The tale of a fist bump and a handshake

The frenetic diplomatic activity in and around the Middle East has continued in July with a series of high-level meetings that have shown the outsized role played by Gulf countries in the new regional dynamics slowly emerging after the Abraham Accords. The visit of the US President Joe Biden in Israel, Palestine and Saudi Arabia has drawn most of the attention and the fist meeting with the Saudi Crown Prince Mohammed bin Salman (MbS) has been broadly interpreted as a new start in a bilateral relation fraught over human rights issues since Biden took office. 
Despite the high expectations, fuelled by Riyadh’s decision to open its airspace to all carriers (including Israelis) as a goodwill gesture just days before the Jeddah Security and Development summit, no tangible progress has been registered on Saudi Arabia joining the Abraham Accords and normalising its diplomatic relations with Israel. This eventuality has also been dismissed by the Saudi Foreign Minister Prince Faisal bin Farhan, who also denied discussing any military cooperation with Tel Aviv.    
Talks about giving teeth to the normalisation front to face the security challenges stemming from Iran’s expanding influence in the region have abounded in the days before Biden’s visit to Jeddah where he met with representatives of the Gulf Cooperation Council (GCC) + 3 (Egypt, Iraq and Jordan).

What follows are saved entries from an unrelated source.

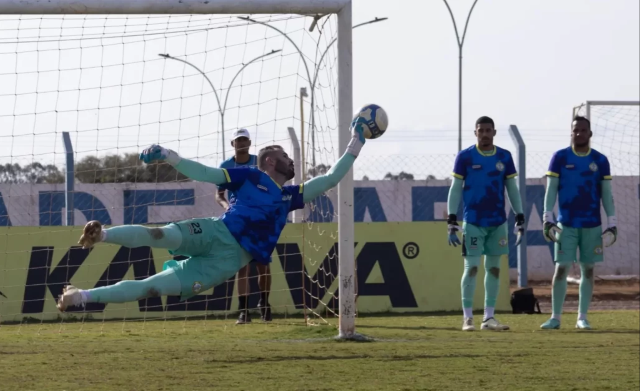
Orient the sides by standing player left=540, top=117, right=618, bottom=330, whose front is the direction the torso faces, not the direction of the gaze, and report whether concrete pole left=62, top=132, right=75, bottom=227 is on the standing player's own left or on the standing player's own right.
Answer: on the standing player's own right

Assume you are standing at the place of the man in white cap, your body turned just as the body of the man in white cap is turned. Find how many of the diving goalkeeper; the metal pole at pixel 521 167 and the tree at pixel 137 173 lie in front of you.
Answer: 1

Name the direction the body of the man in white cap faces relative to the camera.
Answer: toward the camera

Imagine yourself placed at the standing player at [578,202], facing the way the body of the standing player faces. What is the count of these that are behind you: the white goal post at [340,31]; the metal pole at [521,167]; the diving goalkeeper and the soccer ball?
1

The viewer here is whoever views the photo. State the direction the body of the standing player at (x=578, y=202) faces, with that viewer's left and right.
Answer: facing the viewer

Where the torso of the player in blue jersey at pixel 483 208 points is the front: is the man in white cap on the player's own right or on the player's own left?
on the player's own right

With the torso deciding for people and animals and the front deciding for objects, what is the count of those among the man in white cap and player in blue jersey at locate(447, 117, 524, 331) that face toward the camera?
2

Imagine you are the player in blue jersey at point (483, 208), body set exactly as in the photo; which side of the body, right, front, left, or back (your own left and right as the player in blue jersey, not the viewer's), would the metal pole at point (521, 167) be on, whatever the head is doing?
back

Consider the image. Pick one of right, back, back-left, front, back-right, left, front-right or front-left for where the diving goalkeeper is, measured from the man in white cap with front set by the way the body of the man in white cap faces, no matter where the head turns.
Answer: front
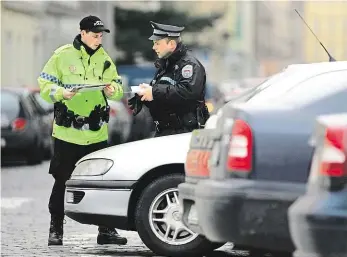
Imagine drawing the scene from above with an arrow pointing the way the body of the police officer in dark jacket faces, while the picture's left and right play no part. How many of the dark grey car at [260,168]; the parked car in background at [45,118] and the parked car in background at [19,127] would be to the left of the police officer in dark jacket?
1

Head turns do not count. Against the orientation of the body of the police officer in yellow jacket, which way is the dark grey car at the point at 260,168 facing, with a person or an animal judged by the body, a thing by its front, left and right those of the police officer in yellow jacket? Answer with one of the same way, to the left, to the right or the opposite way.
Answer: to the left

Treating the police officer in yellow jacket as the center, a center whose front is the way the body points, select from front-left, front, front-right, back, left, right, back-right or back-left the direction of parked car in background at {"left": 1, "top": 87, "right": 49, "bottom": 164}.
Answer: back-left

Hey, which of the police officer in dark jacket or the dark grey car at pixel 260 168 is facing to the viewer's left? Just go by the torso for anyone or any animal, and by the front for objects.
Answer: the police officer in dark jacket

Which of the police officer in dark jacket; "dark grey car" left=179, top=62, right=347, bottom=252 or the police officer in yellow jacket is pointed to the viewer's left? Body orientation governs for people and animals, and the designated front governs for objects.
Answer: the police officer in dark jacket

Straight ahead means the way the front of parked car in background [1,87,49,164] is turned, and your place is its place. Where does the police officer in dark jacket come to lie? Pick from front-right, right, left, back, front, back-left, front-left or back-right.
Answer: back-right

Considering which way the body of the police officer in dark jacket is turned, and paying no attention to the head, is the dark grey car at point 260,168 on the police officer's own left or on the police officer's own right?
on the police officer's own left

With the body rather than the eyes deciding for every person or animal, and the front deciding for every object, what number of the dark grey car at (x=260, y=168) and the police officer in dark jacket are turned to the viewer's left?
1

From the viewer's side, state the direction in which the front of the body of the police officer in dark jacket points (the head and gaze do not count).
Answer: to the viewer's left

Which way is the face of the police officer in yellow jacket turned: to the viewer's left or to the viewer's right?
to the viewer's right

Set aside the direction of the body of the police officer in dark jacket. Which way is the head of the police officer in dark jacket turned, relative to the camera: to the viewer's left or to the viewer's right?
to the viewer's left

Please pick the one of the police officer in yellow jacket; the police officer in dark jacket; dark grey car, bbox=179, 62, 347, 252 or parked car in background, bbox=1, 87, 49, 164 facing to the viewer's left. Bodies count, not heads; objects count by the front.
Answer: the police officer in dark jacket
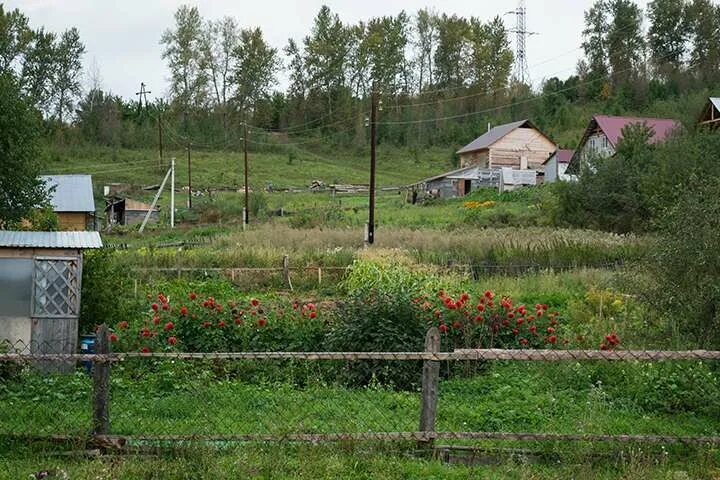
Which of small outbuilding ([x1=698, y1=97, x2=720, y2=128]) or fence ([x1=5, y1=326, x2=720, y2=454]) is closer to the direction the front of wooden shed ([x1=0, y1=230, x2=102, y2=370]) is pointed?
the fence

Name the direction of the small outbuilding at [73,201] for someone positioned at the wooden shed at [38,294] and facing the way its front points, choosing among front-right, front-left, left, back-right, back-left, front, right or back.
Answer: back

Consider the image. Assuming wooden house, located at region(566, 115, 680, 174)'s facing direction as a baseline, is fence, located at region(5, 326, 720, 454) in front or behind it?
in front

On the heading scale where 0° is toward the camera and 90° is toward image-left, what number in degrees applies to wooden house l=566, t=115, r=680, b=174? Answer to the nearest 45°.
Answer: approximately 45°

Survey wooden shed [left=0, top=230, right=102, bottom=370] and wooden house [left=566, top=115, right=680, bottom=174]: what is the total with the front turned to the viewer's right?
0

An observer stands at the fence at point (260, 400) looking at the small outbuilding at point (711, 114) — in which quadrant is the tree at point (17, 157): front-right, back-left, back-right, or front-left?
front-left

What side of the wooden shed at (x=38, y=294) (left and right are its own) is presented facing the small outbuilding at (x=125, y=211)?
back

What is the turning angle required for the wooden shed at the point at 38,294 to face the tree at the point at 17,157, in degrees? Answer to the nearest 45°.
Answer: approximately 180°

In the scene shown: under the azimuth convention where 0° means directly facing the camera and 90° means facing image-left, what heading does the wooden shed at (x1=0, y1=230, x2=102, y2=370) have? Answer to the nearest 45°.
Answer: approximately 0°
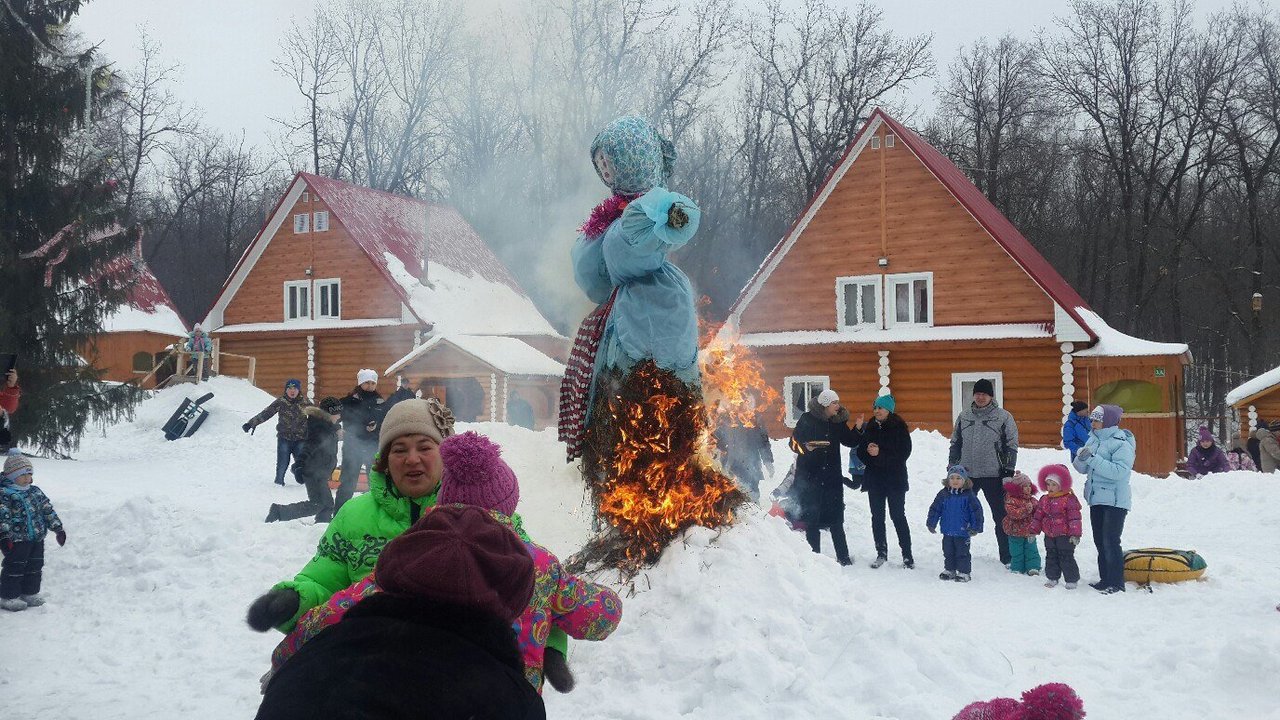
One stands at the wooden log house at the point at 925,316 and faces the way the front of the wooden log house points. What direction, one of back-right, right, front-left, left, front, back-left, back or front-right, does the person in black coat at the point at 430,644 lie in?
front

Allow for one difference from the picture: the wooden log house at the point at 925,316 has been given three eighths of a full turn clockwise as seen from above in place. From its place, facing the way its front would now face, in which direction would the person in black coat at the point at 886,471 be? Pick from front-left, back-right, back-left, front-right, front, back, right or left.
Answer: back-left

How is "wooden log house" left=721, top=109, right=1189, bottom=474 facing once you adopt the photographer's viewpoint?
facing the viewer

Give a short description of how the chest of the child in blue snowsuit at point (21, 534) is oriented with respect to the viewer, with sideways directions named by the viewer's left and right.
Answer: facing the viewer and to the right of the viewer

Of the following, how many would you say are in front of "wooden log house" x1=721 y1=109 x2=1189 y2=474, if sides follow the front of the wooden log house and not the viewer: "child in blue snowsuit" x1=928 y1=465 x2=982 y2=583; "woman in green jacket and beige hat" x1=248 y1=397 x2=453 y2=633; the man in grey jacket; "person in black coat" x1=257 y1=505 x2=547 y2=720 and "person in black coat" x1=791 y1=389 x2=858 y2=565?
5

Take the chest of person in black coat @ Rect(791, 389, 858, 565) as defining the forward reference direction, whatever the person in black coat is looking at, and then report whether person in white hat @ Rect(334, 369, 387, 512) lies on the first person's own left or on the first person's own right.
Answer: on the first person's own right

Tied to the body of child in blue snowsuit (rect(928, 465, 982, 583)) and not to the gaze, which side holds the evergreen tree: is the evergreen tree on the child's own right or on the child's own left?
on the child's own right

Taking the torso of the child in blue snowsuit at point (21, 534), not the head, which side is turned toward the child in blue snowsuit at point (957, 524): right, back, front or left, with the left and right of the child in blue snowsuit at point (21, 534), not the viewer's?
front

The perceived US’ disengagement has also led to fantasize about the establishment of an Arab NATO, a very distant prospect that bears clear risks for an already fragmented and turbulent region.  
Riyadh’s reaction to this project has so far been cautious, probably aware of the likelihood to further antagonise the emerging regional blocs. In this context talks between Iranian and Saudi officials that have been going on in Baghdad for quite some time could offer an endogenous solution and lower the temperature in the Gulf. However, no clear and comprehensive settlement has yet emerged from the negotiations, which would likely touch upon several issues from Iraq to Yemen.  
Uncertainty about the outcome of the negotiations to resume the Iran nuclear deal and increasing volatility in the energy markets after Russia’s invasion of Ukraine are certainly driving Saudi Arabia’s diplomatic outreach,  that extends well beyond the region. Having successfully completed a complicated rehabilitation process, MbS embarked on a European tour for the first time since the Khashoggi affair. His visit to France and Greece at the end of July strengthened bilateral relations that had already took off in the last few years in a context marked by mounting tensions between all these countries and Turkey. 
In particular, the meeting with the Greek Prime Minister Kyriakos Mitsokatis not only reinforces Athens’ chance to become Europe’s main energy hub in the Eastern Mediterranean, a prospect that, together with the strategic cooperation between Algeria and Italy, would certainly help the EU diversify its energy supplies away from Russia; but it also confirms the resilience of the emerging regional blocs in front of the normalisation trend.
While the strategic rapprochement between former foes is certainly a welcoming step to reduce unsustainable tensions, a closer look reveals the ongoing détente more like a provisional convergence than a structural adjustment. Just the same difference between a first handshake and a firm agreement.